Baghdad to New Orleans: When all is in chaos, who loots museums?

Watching the television pictures of looters in hurricane-ravaged New Orleans, I couldn’t help but remember the looting in Baghdad in April 2003.

Remember all the fuss about the looting of the Iraq National Museum as American Marines and soldiers ousted Saddam Hussein from power?

There’s looting now in New Orleans. Are they looting the New Orleans Museum of Art? Are they looting the D-Day Museum in New Orleans? We haven’t heard a word about it.

Stealing statues? Why no news on the New Orleans museums? My guess is, it’s not because the cameras can’t get there. It’s because museums really are the last places you’d expect looters to go during a crisis.

When their lives are on the line, and the whole world seems in chaos, what kind of criminal goes to a museum to steal statues and old pottery?

That’s what I thought back in 2003. And as it turned out, I was right.
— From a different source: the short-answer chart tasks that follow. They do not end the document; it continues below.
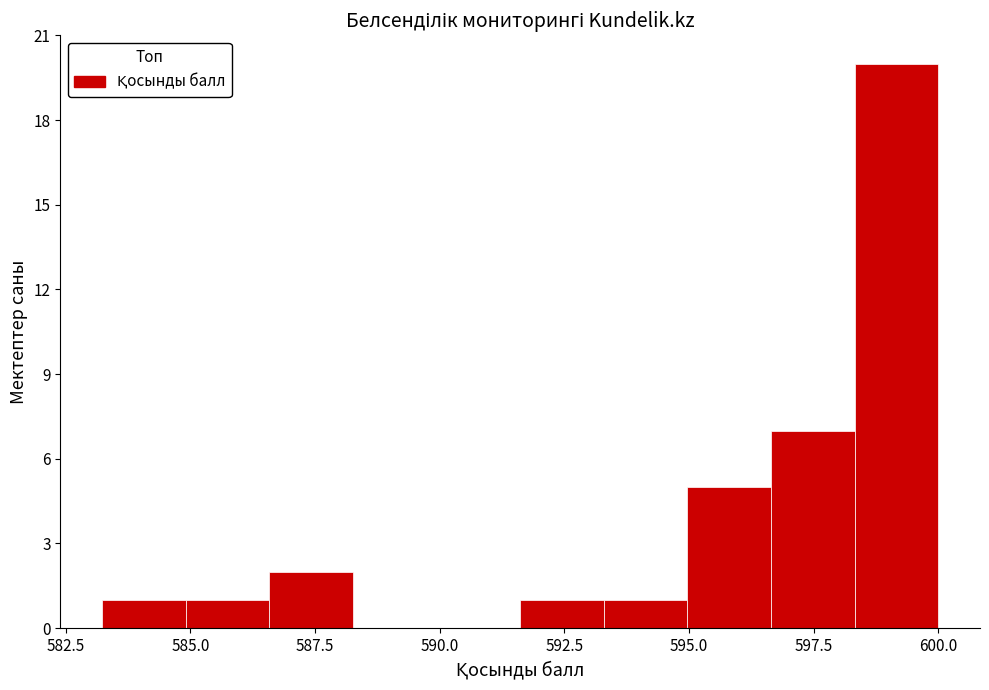

Around what value on the x-axis is the tallest bar? Give the approximate position of its centre, as read against the axis.

599.0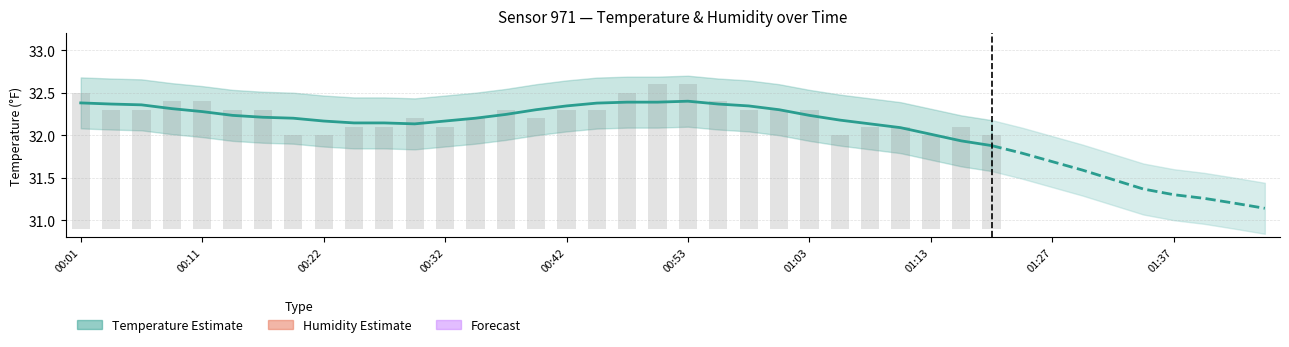

Rank the series by their average value, from highest to lowest.

humidity, temperature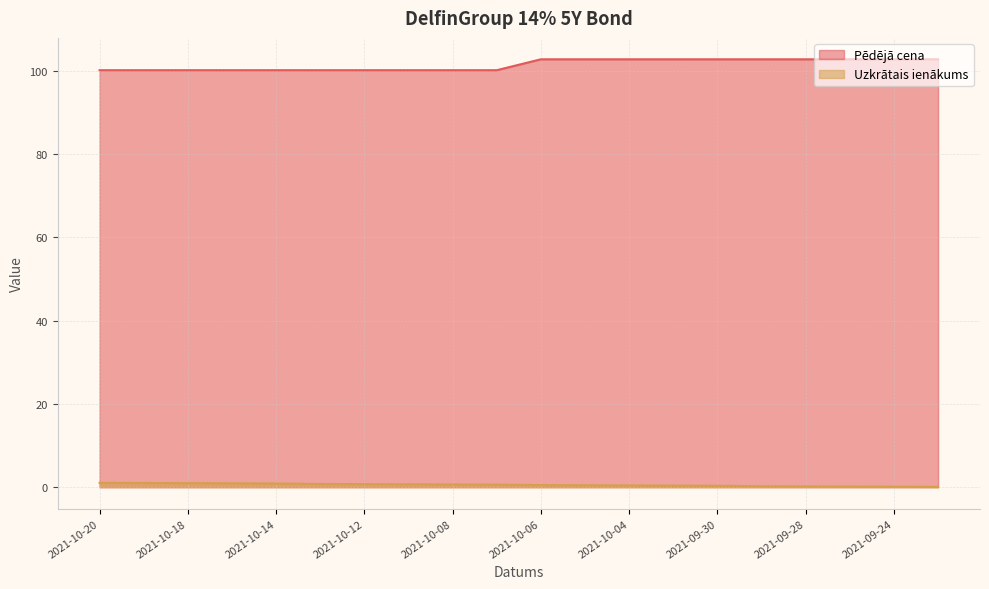

What is the smallest value displayed?

0.1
The world’s news media were tricked into reporting 80 to 100 percent of the Iraq museum’s artifacts had been looted. Months later, we discovered that no more than 3.1 percent of the artifacts had been stolen.

The bigger mission. Some of those Iraq antiquities were taken in looting, some in an inside-job burglary. The thefts happened over two or three days as U.S. troops were battling Saddam’s soldiers, some of whom had set up sniper’s nests at the museum itself.

The point is, U.S. troops had to allow a little looting while they protected themselves from those snipers and completed their much bigger mission, the removal of a totalitarian dictatorship.

Over the last few days, New Orleans police found themselves with a choice that helps clarify the Baghdad episode. They could rescue city residents in danger of dying, or they could run after looters stealing TV sets.

Priority on lives. On National Public Radio yesterday, one reporter explained why most police were ignoring the looters in New Orleans. She said, "The priority now is saving lives." Funny how NPR didn’t see it that way in Baghdad.

Frank Warner

Sept. 7 Update: Despite rumors to the contrary, the D-Day Museum does not appear to have been looted. The 40 museums in New Orleans took some damage, but most valuable exhibits appear to be safe. For more information, click here.

Sept 8 Update: The American Association of Museums now reports the D-Day Museum is "unmolested," but a separate storage area for the museum gift shop was damaged and "entered."

Sept. 9 Update: NBC’s Tom Brokaw, in New Orleans on Sept. 9, said the gift shop had been looted, and some D-Day Museum computers also were taken. Brokaw didn’t make clear which building held the computers, but he said all historical pieces in the museum are intact.

Sept. 11 Update: A D-Day Museum spokeswoman told me the museum has a little wind damage. She also said the museum staff is fine, but several have lost their homes.